1 Introduction
Although neural machine translation (NMT) has achieved state-of-the-art performance in recent years (cho2014learning; bahdanau2015neural; vaswani2017attention), most NMT models still suffer from the slow decoding speed problem due to their autoregressive property: the generation of a target token depends on all the previously generated target tokens, making the decoding process intrinsically nonparallelizable.

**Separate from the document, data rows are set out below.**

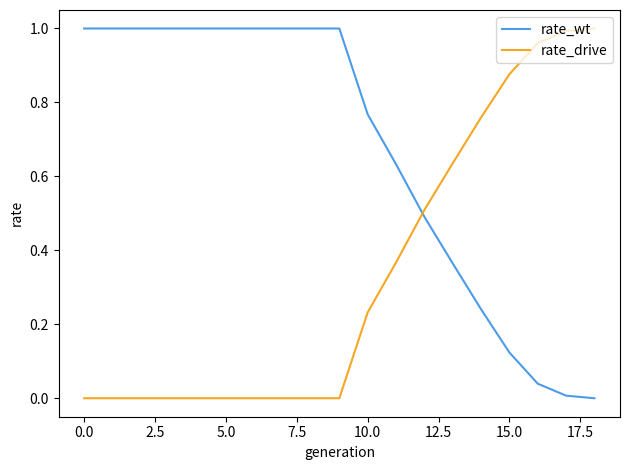

List the series in order of their overall mean, highest first.

rate_wt, rate_drive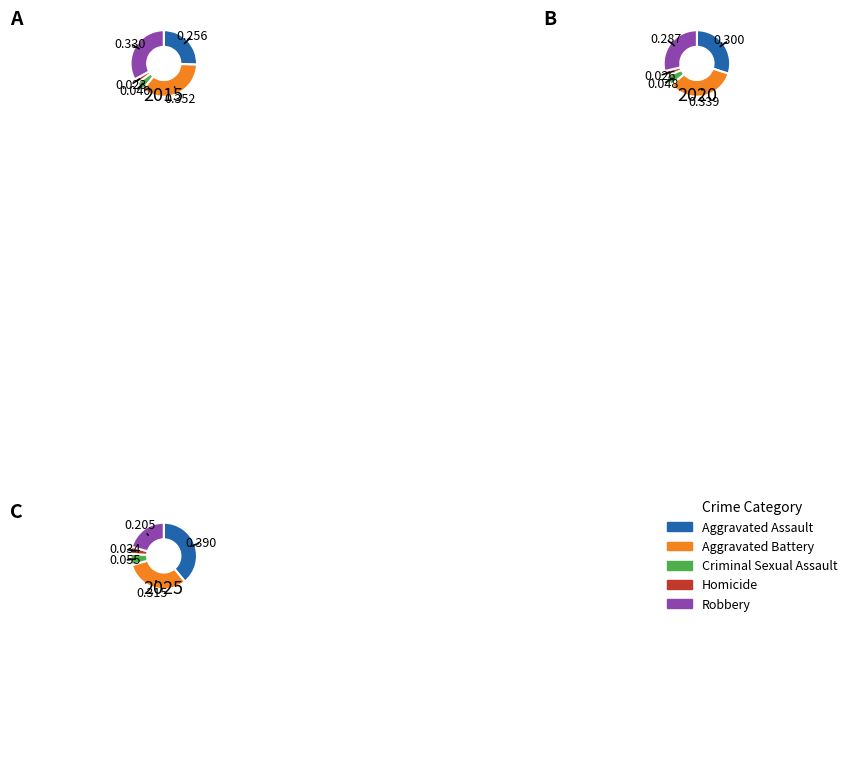

What percentage is the Homicide slice, to the nearest percent?

3%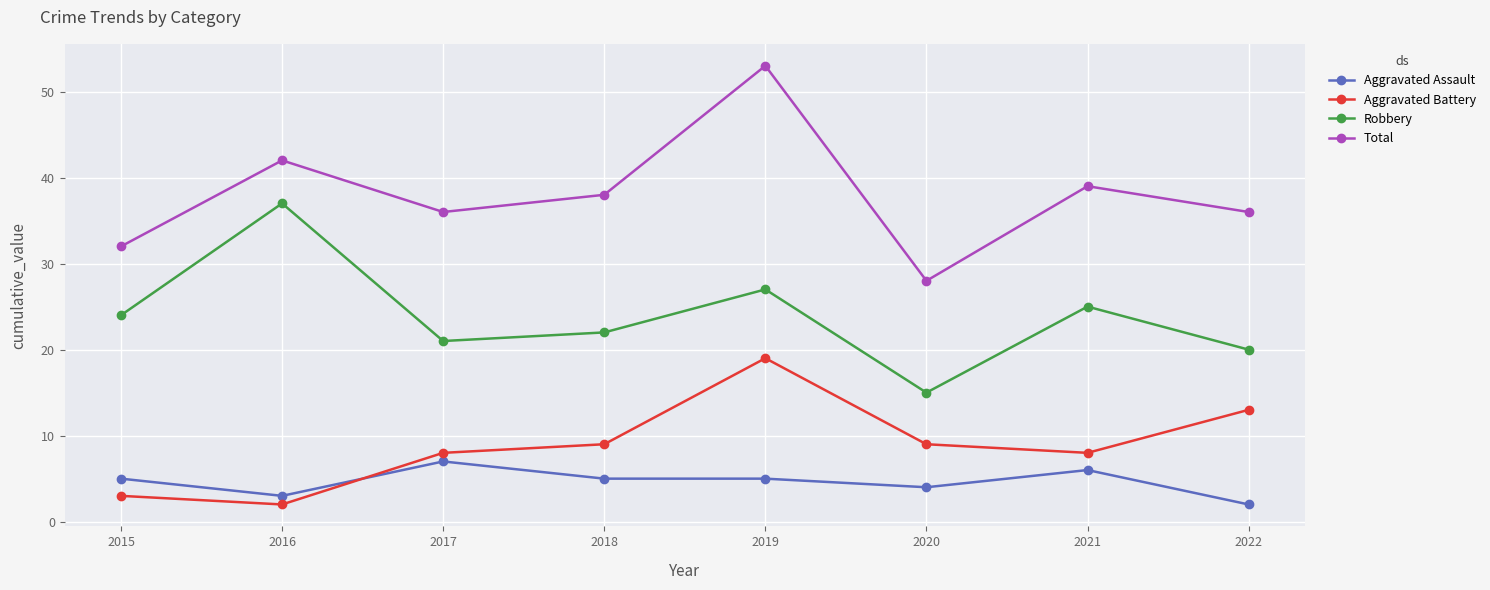

Is this an area chart (filled region under the line)?

No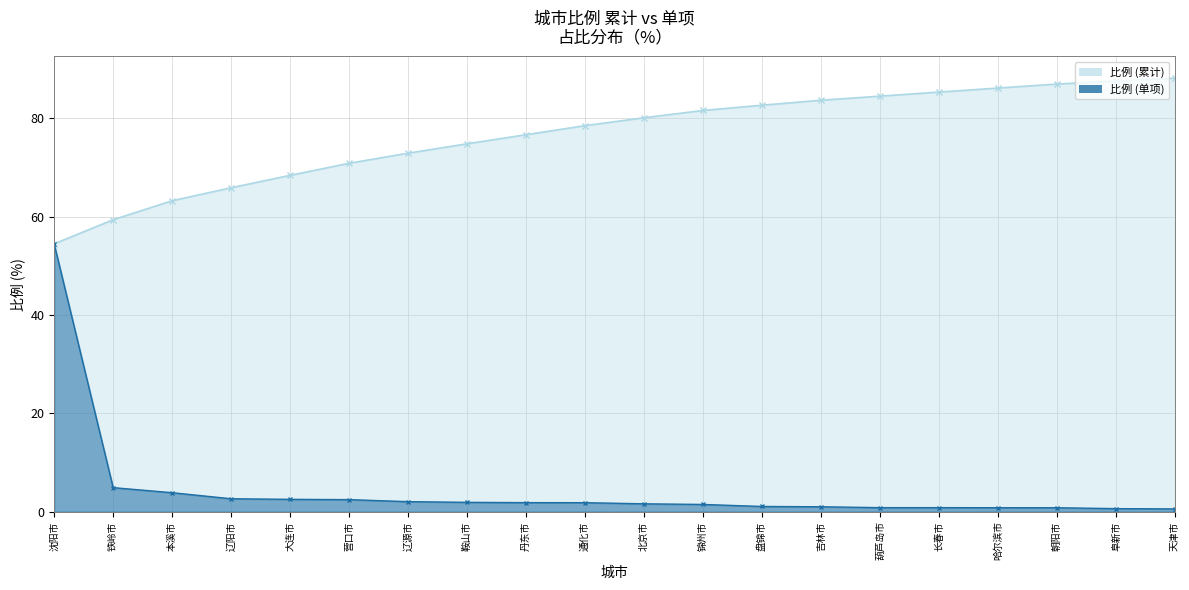

List the series in order of their peak value, lowest first.

比例 (单项), 比例 (累计)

Recently, non-autoregressive neural machine translation (NAT) models (gu2018non; li2019hint; wang2019non; guo2019non; wei2019imitation) have been investigated to mitigate the slow decoding speed problem by generating all target tokens independently in parallel, speeding up the decoding process significantly. Unfortunately, these models suffer from the multi-modality problem (gu2018non), resulting in inferior translation quality compared with autoregressive NMT. To be specific, a source sentence may have multiple feasible translations, and each target token may be generated with respect to different feasible translations since NAT models discard the dependency among target tokens. This generally manifests as repetitive or missing tokens in the translations. Table LABEL:tab:multi-modality shows an example. The German phrase “viele Farmer” can be translated as either “ lots of farmers” or “ a lot of farmers”. In the first translation (Trans. 1), “ lots of” are translated w.r.t. “ lots of farmers” while “ of farmers” are translated w.r.t. “ a lot of farmers” such that two “of” are generated. Similarly, “of” is missing in the second translation (Trans. 2). Intuitively, the multi-modality problem has a significant negative effect on the translation quality of NAT.